Canaccord Genuity analyst Simon Davies argued that a deal “makes sense” in William Hill’s case, adding that the bookie’s foray into Australia has been “fairly disastrous”. Its Australian business only represents 6pc of the bookie’s profits but that is likely to come under pressure from the impending credit betting ban and increased tax, he added.

While Paddy Power was propelled to the top of the FTSE 100, climbing 275p to £88.10, William Hill shares were less enthusiastic, dipping 1.7p to 282.1p

Elsewhere, consumer goods giants Reckitt Benckiser, Unilever and Diageo were in demand after taxes on imported goods in China on a range of goods from Whiskey to cashmere knitwear were lowered from an average of 17.3pc to 7.7pc. The Chinese Ministry of Finance said that the changes were designed to make goods in the Asian powerhouse more affordable and boost domestic consumer spending. Smirnoff maker Diageo edged up 7.5p to £26.23 while Reckitt and Unilever jumped 50p to £64.70 and 28.5p to £42.61, respectively, as the three multinationals softened the FTSE 100’s 7.60-point fall to 7409.64.

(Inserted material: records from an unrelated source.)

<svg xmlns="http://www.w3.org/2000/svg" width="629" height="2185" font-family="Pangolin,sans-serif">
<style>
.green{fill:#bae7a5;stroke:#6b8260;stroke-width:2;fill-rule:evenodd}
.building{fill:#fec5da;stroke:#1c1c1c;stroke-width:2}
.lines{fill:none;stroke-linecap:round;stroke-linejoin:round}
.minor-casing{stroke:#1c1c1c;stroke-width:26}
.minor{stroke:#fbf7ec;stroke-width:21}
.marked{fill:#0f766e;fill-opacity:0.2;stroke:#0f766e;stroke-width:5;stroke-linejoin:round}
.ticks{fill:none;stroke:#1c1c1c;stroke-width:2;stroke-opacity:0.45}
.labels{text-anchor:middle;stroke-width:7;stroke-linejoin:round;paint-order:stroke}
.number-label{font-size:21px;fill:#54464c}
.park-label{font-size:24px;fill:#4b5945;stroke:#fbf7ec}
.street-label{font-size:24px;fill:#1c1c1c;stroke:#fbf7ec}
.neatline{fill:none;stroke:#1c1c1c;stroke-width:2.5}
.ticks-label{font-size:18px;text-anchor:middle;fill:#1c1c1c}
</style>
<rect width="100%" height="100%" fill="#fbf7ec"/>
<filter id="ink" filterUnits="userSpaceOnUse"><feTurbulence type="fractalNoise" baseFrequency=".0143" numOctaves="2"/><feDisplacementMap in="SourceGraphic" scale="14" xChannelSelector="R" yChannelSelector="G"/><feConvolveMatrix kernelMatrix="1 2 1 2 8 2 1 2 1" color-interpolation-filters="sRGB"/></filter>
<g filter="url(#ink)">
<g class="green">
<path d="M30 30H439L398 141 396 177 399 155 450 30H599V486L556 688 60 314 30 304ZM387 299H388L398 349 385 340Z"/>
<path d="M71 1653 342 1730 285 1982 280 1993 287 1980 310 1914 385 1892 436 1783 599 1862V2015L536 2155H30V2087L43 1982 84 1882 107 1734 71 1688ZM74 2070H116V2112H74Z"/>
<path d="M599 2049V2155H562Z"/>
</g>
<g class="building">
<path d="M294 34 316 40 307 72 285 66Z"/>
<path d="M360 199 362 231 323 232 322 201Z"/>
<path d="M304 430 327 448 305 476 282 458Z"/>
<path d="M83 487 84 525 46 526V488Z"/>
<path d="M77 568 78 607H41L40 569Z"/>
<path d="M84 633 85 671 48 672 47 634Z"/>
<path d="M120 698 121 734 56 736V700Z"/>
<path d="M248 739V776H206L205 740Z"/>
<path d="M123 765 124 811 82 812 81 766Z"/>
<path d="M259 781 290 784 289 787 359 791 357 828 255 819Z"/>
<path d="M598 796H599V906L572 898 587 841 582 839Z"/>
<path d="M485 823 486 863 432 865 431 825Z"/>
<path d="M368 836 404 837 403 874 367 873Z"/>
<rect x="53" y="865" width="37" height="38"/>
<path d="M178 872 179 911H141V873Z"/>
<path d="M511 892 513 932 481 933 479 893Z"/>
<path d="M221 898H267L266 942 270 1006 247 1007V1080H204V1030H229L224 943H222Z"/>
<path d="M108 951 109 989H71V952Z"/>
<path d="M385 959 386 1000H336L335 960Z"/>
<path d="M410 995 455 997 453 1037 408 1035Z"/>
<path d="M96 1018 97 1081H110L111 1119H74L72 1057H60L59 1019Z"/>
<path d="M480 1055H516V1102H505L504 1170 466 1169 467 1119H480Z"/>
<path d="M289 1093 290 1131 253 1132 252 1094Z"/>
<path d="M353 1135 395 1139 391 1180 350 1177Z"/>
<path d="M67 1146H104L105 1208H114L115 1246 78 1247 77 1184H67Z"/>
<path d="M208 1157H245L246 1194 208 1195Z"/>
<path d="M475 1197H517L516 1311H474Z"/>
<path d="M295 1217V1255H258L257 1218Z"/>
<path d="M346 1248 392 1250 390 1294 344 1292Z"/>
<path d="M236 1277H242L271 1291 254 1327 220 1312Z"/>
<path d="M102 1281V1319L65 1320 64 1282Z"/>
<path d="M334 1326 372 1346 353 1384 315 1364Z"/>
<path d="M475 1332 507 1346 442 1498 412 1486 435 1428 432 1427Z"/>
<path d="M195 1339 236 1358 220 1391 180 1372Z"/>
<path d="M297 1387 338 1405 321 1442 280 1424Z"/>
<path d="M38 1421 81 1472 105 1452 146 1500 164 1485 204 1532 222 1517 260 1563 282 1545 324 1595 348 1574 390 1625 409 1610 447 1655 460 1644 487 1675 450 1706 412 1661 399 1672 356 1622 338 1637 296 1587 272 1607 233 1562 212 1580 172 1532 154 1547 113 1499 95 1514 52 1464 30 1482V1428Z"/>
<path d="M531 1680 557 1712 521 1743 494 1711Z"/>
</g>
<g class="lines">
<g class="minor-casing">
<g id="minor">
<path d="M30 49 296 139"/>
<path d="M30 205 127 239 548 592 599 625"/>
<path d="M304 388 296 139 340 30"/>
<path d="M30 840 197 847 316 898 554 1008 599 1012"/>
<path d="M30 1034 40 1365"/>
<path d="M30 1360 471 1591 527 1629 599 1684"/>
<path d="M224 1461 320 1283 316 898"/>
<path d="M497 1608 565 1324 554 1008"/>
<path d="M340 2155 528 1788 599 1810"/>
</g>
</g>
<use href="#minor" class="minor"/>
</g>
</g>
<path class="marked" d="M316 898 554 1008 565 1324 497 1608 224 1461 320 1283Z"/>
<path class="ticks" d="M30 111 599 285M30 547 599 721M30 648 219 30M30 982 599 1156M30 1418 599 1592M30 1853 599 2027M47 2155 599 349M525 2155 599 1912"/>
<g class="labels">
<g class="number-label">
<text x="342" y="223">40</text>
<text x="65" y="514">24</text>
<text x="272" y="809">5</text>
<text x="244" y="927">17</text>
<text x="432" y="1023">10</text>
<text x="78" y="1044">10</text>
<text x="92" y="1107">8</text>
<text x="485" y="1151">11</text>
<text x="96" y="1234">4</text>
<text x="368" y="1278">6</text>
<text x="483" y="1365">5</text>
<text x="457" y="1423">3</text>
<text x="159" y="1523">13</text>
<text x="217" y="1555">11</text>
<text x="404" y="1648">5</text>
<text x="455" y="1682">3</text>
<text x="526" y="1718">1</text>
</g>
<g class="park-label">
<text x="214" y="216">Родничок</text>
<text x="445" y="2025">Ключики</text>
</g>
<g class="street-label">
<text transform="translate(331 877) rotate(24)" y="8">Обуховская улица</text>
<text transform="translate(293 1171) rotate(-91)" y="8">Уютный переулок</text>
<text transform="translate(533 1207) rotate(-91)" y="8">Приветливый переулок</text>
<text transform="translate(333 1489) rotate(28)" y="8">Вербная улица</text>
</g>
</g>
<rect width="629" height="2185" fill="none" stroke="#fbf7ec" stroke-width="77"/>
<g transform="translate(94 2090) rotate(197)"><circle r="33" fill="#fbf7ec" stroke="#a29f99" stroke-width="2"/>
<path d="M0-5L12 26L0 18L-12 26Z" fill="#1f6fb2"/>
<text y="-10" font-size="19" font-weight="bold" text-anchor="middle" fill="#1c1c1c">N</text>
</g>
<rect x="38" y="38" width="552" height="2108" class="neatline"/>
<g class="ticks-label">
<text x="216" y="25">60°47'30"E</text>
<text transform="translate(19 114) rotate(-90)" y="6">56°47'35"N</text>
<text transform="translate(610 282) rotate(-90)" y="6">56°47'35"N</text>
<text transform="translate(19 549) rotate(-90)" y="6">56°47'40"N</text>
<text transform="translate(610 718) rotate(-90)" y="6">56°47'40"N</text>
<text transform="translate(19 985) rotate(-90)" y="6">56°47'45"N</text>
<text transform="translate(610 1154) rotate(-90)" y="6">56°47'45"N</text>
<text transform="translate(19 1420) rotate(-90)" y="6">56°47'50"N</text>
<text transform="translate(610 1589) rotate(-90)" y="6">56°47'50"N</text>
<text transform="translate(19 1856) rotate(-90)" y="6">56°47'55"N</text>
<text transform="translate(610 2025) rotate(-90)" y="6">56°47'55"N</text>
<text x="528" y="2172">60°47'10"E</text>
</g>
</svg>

Burberry was still not in vogue for investors despite broker Berenberg backing chief executive Marco Gobbetti’s new upmarket strategy. The trenchcoat maker has seen its shares shed 12pc since the announcement but analyst Zuzanna Pusz insisted that the move to luxury is a “necessary but painful” one. Ms Pusz added that she doesn’t share the widespread scepticism about how long it’ll take for strategy shift to feed through but investors couldn’t be convinced and the fashion house slipped a further 8p to £17.40.

Ocean shipping firm James Fisher and Sons suffered its sharpest fall in a year in intraday trade after admitting that the pick-up in its offshore oil unit had stuttered. The FTSE 250 firm left its full-year guidance in check and gradually pared its 5pc slump to nudge down just 22p at £16 as investors found the silver lining in the figures.

On London’s junior Aim market, management consultancy firm WYG plunged 22p, or 33pc, to 45p after issuing a fresh profit warning, its second in three months. The firm pinned the “substantially lower” guidance on the loss or delay of new contracts that it had previously expected to win.